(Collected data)
──────
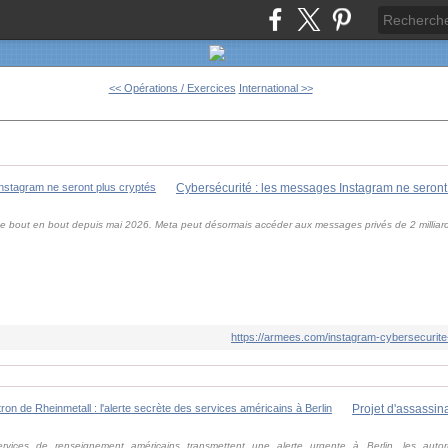
<< Opérations / Exercices
International >>
Cybersécurité : les messages Instagram ne seront
e bout en bout depuis mai 2026. Meta peut désormais accéder aux messages privés de 2 milliards 
https://armees.com/instagram-cybersecurit
rvices de renseignement américains transmettent une alerte urgente à Berlin, les auto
──────
» PROMPT: Only the lines from the one that contains "e bout en bout" to the end of the data should be output, exactly as they appear.

» EXPECTED ANSWER:
e bout en bout depuis mai 2026. Meta peut désormais accéder aux messages privés de 2 milliards 
https://armees.com/instagram-cybersecurit
rvices de renseignement américains transmettent une alerte urgente à Berlin, les auto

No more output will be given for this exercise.